Julia had no time to react or to do anything because the next thing she knew, her hand was taken in a firm, almost painful grip and she heard an iron-edged, velvet-cloaked, deep voice growl in her ear, “We’re going.”
That’s when she knew she was in trouble.
Chapter Sixteen
Julia’s Realisation
Douglas Ashton, Baron Blackbourne, was not happy.
“I’ll kill her.” These were Douglas’s thoughts but they were uttered by his friend, Oliver, who was standing at his side.
For the last half an hour, Oliver and Douglas had witnessed a display of womanly wiles so practised and successful that Douglas had no doubt his phone would be ringing off the hook tomorrow.
Which meant, tonight, after he was finished with Julia, thoroughly finished with her, he was going to leave her exhausted, na**d body in his bed and then throw every phone in the whole damned, bloody house in the bin.
Jealousy, and he knew exactly what the feeling was, there was not a thing vague about it, was eating at him. A fine, red film of fury had long since glazed his vision. The only thing that stopped him from striding across the room and dragging her from the building was the scene he knew it would cause.

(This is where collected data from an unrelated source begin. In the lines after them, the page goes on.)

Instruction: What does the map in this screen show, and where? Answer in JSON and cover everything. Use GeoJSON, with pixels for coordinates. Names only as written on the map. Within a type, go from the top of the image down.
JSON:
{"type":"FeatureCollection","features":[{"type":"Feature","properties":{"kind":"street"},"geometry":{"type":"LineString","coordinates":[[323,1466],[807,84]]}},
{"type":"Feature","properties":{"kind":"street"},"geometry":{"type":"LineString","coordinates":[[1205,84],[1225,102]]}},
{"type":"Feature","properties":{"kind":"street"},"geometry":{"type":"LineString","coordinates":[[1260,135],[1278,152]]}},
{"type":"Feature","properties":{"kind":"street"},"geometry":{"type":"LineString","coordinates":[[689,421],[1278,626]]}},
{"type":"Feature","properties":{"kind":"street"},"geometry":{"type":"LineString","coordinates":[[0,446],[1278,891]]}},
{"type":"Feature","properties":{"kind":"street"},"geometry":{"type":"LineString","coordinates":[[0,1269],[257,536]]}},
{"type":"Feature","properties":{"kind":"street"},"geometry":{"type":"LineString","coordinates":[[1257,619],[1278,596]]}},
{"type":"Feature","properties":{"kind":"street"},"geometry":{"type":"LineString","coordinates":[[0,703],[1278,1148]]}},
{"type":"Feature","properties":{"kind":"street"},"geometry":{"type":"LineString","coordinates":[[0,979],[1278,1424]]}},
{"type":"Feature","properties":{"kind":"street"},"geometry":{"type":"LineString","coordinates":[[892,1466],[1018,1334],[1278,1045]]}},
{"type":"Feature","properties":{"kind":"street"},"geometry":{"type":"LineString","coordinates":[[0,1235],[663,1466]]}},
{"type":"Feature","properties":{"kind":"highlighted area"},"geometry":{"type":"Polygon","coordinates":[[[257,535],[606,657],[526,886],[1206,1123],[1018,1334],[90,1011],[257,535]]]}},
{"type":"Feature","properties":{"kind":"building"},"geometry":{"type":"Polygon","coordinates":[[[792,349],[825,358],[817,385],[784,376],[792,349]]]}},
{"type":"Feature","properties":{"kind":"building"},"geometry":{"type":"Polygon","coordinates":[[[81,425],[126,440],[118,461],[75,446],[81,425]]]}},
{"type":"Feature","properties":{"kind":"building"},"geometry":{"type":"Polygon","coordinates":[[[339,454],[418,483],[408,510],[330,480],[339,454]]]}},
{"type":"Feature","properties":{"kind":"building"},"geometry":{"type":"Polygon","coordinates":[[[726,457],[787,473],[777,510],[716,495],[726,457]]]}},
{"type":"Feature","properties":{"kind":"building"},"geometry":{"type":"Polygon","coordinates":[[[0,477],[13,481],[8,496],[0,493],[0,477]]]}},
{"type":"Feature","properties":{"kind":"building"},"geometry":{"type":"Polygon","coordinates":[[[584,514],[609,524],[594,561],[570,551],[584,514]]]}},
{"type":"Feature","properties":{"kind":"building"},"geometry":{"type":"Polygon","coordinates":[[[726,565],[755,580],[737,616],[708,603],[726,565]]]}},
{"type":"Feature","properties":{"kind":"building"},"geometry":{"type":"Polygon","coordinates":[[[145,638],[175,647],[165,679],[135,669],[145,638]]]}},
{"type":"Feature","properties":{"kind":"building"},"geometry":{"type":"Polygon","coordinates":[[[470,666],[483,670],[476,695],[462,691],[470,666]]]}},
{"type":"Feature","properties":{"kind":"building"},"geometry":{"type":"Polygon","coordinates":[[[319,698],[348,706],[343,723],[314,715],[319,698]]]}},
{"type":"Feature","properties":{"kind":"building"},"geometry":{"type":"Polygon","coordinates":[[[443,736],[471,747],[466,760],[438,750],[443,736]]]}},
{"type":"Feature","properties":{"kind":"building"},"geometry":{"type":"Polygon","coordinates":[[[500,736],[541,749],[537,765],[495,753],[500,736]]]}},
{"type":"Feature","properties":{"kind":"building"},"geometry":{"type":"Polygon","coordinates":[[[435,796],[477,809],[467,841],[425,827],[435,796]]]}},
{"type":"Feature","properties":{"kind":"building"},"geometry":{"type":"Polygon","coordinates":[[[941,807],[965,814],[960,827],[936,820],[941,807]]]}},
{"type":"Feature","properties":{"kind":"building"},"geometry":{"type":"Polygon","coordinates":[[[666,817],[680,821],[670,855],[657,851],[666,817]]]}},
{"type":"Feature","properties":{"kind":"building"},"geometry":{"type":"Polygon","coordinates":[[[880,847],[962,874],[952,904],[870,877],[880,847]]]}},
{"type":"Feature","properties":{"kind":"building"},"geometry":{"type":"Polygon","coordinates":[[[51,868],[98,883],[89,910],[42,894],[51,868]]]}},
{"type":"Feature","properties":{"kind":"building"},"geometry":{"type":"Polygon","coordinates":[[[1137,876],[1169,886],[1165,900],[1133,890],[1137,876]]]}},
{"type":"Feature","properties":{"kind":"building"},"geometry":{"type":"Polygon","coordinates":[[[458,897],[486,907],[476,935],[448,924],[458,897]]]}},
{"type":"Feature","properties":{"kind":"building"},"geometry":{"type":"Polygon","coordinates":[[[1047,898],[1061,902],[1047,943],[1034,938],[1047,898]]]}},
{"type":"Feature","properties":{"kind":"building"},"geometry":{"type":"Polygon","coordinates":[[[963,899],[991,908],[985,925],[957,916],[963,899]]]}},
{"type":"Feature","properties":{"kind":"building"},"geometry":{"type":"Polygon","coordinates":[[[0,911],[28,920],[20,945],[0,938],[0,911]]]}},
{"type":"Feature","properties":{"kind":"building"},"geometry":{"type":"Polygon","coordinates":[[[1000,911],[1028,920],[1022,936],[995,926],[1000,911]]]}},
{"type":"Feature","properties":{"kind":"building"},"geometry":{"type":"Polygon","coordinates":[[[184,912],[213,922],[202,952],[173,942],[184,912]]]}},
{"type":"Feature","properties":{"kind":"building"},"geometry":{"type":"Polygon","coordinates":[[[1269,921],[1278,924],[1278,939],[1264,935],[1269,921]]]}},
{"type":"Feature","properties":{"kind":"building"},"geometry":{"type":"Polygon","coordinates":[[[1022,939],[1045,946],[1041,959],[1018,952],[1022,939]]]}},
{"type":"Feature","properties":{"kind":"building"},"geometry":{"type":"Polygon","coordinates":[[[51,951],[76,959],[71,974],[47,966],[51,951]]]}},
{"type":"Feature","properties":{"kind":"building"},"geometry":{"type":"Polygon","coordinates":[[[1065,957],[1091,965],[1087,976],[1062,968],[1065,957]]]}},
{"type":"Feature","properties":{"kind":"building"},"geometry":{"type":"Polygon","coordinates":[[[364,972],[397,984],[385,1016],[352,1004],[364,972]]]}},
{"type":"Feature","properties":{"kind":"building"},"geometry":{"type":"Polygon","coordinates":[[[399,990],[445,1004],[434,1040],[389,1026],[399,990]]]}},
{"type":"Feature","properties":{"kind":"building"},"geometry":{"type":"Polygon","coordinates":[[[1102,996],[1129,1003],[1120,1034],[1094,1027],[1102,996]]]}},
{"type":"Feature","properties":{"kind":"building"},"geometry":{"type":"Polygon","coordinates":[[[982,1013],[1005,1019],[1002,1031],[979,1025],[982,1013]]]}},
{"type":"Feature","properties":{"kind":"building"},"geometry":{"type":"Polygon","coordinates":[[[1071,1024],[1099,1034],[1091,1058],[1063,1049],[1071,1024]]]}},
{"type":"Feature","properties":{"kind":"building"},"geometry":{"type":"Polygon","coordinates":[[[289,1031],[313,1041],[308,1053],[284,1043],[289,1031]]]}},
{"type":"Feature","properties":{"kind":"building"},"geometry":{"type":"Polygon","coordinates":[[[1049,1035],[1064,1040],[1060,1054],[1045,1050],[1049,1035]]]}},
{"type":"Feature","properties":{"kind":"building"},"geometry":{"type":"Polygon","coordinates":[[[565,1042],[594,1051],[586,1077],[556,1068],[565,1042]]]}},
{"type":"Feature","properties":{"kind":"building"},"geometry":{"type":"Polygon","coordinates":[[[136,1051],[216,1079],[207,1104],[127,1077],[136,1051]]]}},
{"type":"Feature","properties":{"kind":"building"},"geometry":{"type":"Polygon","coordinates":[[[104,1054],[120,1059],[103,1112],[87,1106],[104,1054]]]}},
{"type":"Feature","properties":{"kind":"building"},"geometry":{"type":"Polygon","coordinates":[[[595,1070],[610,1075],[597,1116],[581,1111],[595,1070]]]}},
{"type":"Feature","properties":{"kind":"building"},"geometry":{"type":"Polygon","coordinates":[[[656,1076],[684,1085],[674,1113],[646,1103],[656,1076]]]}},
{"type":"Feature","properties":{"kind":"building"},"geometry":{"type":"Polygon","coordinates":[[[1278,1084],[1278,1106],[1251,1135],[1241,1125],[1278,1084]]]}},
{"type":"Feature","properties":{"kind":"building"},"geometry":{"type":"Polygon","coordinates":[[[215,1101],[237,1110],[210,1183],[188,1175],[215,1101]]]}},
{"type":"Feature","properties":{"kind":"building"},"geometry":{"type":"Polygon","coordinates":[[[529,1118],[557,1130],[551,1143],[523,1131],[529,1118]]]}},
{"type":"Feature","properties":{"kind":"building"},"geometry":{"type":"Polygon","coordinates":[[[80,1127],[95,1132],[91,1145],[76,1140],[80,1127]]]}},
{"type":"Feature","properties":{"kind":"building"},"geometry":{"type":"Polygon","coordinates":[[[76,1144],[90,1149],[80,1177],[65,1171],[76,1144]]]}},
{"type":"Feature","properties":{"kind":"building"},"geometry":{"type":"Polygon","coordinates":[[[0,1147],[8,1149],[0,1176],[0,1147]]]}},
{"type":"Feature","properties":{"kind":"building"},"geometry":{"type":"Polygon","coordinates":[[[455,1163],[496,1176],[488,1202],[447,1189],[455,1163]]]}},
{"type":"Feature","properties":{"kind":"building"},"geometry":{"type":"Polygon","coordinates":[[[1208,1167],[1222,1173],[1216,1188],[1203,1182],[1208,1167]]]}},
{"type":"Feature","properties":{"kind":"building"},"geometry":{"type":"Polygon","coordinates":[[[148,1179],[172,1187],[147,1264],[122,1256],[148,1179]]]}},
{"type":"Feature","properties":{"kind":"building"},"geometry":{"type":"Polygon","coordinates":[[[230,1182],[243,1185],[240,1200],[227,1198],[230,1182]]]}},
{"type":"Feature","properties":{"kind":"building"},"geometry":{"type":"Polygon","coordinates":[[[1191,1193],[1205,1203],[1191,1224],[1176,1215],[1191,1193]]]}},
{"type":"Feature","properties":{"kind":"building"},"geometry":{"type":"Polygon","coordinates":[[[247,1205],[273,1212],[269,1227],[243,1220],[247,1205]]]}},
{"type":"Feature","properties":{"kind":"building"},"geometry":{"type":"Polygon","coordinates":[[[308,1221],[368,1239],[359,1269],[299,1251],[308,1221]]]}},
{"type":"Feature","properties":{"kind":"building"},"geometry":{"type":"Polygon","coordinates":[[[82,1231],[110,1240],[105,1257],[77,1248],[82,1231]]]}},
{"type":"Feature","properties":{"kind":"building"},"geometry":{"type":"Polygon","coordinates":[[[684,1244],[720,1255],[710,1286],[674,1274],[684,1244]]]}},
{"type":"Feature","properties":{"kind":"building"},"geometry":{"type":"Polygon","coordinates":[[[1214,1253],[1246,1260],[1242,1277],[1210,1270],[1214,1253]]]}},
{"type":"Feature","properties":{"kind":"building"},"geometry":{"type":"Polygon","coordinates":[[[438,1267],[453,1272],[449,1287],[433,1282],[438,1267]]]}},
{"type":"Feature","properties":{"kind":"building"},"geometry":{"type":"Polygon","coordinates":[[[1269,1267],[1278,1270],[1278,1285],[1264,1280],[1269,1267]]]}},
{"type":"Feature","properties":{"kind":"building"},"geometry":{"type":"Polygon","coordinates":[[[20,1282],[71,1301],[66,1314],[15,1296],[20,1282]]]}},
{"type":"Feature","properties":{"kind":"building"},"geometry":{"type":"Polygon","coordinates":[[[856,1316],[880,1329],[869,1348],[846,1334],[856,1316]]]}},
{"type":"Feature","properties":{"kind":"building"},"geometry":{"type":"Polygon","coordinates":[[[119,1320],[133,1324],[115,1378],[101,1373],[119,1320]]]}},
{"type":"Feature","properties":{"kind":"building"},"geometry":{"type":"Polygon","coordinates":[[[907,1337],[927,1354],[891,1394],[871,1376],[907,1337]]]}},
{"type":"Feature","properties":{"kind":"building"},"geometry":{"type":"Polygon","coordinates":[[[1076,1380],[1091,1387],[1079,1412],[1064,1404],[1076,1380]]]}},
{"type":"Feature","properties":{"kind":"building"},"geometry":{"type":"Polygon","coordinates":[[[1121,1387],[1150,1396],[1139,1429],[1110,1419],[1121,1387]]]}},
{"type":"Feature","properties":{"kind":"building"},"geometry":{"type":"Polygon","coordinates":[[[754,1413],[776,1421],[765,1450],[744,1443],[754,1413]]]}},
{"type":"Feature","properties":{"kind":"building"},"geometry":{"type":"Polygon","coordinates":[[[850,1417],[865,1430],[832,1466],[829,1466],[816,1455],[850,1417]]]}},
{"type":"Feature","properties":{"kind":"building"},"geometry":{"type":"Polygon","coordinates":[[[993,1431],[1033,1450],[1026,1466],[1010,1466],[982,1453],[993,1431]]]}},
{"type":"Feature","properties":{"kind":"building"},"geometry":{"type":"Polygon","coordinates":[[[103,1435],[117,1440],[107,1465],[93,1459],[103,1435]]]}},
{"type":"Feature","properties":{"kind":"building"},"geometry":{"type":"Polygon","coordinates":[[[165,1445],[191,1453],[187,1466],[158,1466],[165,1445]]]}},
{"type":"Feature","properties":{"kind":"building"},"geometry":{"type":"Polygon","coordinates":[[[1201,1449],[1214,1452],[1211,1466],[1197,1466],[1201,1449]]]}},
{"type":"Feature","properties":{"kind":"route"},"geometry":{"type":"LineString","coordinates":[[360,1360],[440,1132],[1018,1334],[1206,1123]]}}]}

He’d spent the last three weeks calmly, he thought, patiently, he felt, waiting for her to come to him. He thought, if he allowed her some space, she’d come around to his way of thinking. If he let her have a moment to think, to settle in, she’d stop being so bloody-minded and realise she wanted him.
He’d been wrong.
His usually precise strategy had been spectacularly inaccurate. She’d been blithely unaware of him the entire time. Only once or twice he caught her looking at him with what he thought, even so far as f**king hoped, was longing, but nothing came of it. She was impossibly busy, always doing something for her charity, for the kids, nursing an ailing Mrs. Kilpatrick, setting a big bowl of spaghetti and meat sauce in front of a grinning Nick, decorating the damned Christmas tree.
The only time he felt as if he was making any headway was when she’d brought her business plan to him last night. She looked devastated when he’d set it aside without comment and gone back to his work. He thought his actions would make her react, finally (and verbally).
They did not.
The truth was, he’d been inordinately pleased she’d asked him, even trusted him to read it and he’d reached for it the moment she left the room.
That was then, this was now.
If she felt she could flirt, under his nose, with practically every man in the room, it was time for Douglas to disabuse her of that notion.
He’d only made his decision when he caught her eye and she blinked at him, her laughter at something the idiot at her side was saying dying on her face.
He realised that she knew he was displeased and that satisfied him immensely. He watched as, in the next moments, she glanced anxiously at him a couple of times and grabbed Charlotte.
“If you’ll excuse me, Oliver, I think I’ll call it a night,” Douglas muttered to his friend, deciding quickly to make his move before Julia had any chance to make hers.
“Capital idea,” Oliver muttered right back.
Douglas’s angry, ground-eating strides went unfettered by the crowd as they parted to accommodate him. In reality, they had no choice; he would have simply run them over.